(DIRECTIONS): Could you repeat the rows from the line holding "Top 2000 2025: dit kun je verwachten" through the end of the rows, inclusive, swapping "EUR" for "euro" and leaving everything else unchanged? Leave the pictures out.

(EXTRACTED INFORMATION):
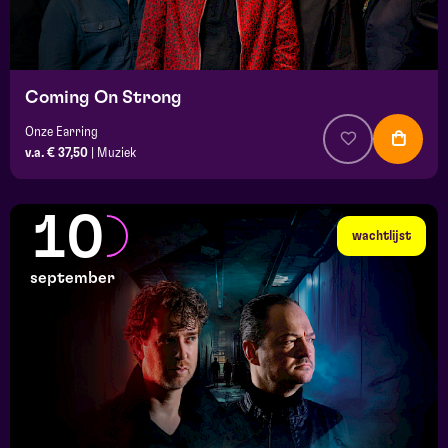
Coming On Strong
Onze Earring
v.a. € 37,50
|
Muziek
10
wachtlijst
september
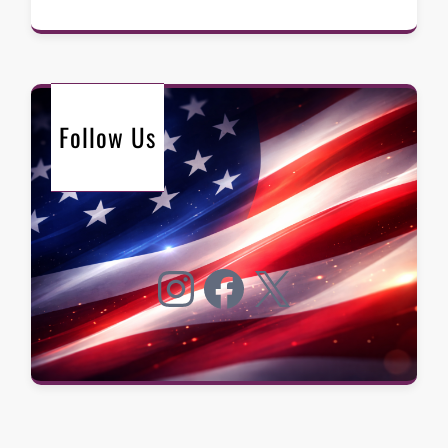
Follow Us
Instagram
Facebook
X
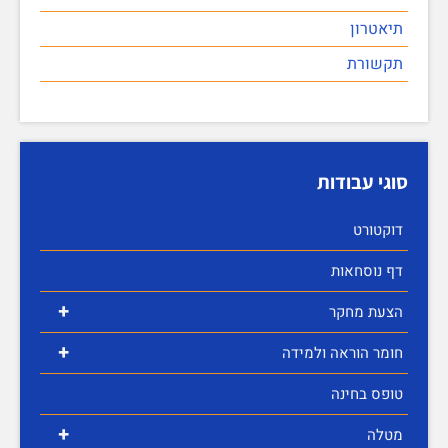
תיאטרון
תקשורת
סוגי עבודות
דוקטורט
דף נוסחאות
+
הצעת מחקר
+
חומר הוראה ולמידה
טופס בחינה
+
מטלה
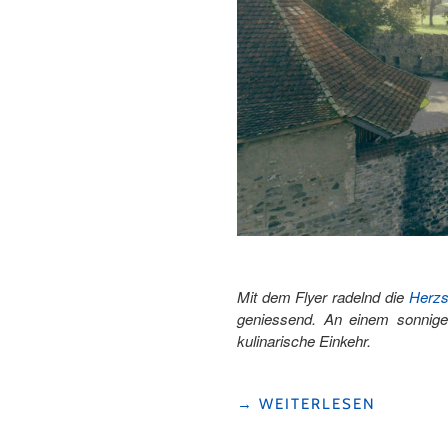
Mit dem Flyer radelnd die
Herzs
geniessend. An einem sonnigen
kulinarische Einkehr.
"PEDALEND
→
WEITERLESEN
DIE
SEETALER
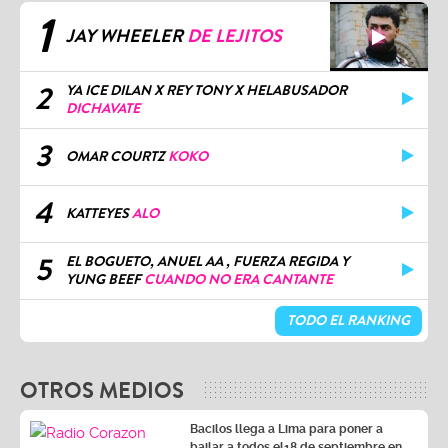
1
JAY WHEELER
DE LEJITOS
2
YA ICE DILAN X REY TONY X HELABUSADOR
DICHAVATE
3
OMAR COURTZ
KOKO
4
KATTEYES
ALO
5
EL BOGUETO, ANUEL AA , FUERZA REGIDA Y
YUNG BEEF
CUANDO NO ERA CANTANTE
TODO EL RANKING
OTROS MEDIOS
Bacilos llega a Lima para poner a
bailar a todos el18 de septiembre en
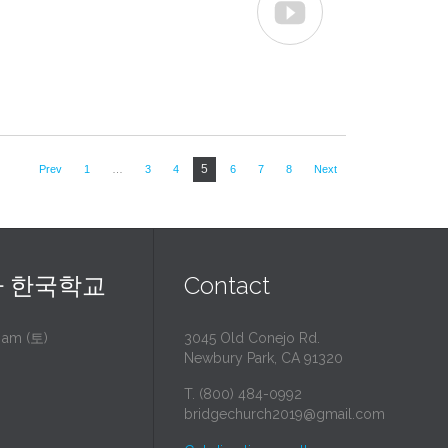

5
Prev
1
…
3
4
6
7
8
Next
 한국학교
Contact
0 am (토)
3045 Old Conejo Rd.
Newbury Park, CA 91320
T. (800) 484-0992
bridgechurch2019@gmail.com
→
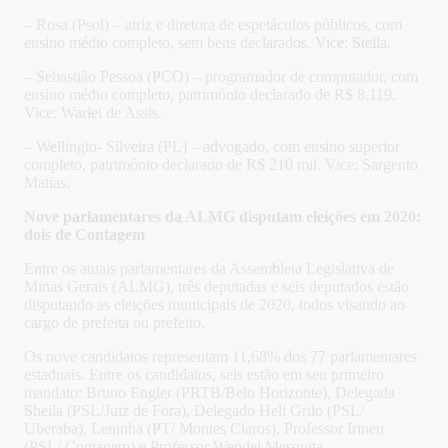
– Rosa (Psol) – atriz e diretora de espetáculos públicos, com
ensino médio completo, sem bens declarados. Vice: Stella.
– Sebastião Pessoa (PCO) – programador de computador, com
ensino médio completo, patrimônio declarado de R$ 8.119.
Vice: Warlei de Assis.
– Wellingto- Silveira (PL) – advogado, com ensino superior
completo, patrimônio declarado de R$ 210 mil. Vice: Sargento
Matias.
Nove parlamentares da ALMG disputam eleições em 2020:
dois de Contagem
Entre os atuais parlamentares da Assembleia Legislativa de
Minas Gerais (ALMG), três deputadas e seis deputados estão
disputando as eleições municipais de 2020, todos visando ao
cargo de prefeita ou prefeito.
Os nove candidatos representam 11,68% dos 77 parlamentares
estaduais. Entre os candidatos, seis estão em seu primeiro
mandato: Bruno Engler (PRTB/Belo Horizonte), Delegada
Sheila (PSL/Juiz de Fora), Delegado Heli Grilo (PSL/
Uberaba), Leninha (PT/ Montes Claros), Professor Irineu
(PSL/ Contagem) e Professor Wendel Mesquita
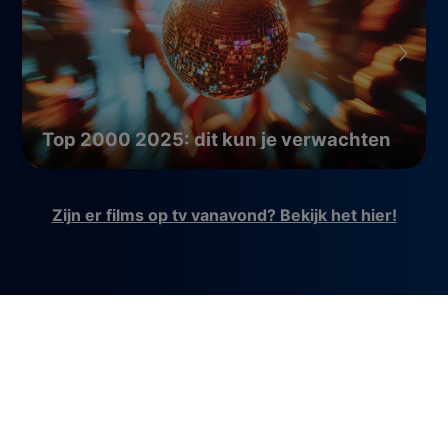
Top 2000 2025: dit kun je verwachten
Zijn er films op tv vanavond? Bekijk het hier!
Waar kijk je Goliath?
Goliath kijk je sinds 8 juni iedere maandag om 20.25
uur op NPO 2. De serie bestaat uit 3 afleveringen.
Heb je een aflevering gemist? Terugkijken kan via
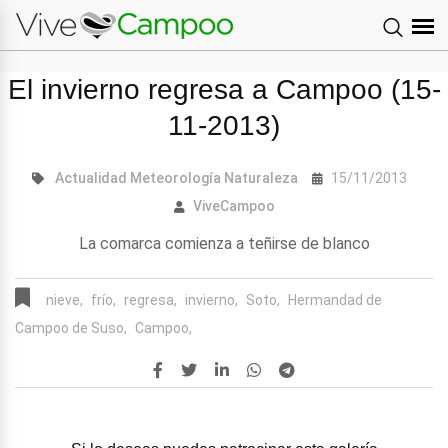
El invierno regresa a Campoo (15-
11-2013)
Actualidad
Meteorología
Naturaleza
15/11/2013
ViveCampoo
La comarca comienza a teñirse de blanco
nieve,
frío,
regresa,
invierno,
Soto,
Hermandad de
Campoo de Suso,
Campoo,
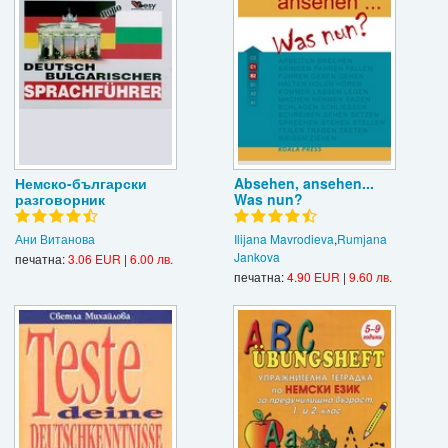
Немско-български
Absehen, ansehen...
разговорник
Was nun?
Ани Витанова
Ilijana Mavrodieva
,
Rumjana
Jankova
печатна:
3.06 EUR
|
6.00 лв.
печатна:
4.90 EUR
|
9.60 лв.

(FINAL ANSWER):
Top 2000 2025: dit kun je verwachten
Zijn er films op tv vanavond? Bekijk het hier!
Waar kijk je Goliath?
Goliath kijk je sinds 8 juni iedere maandag om 20.25
uur op NPO 2. De serie bestaat uit 3 afleveringen.
Heb je een aflevering gemist? Terugkijken kan via
El invierno regresa a Campoo (15-
11-2013)
Actualidad
Meteorología
Naturaleza
15/11/2013
ViveCampoo
La comarca comienza a teñirse de blanco
nieve,
frío,
regresa,
invierno,
Soto,
Hermandad de
Campoo de Suso,
Campoo,
Немско-български
Absehen, ansehen...
разговорник
Was nun?
Ани Витанова
Ilijana Mavrodieva
,
Rumjana
Jankova
печатна:
3.06 euro
|
6.00 лв.
печатна:
4.90 euro
|
9.60 лв.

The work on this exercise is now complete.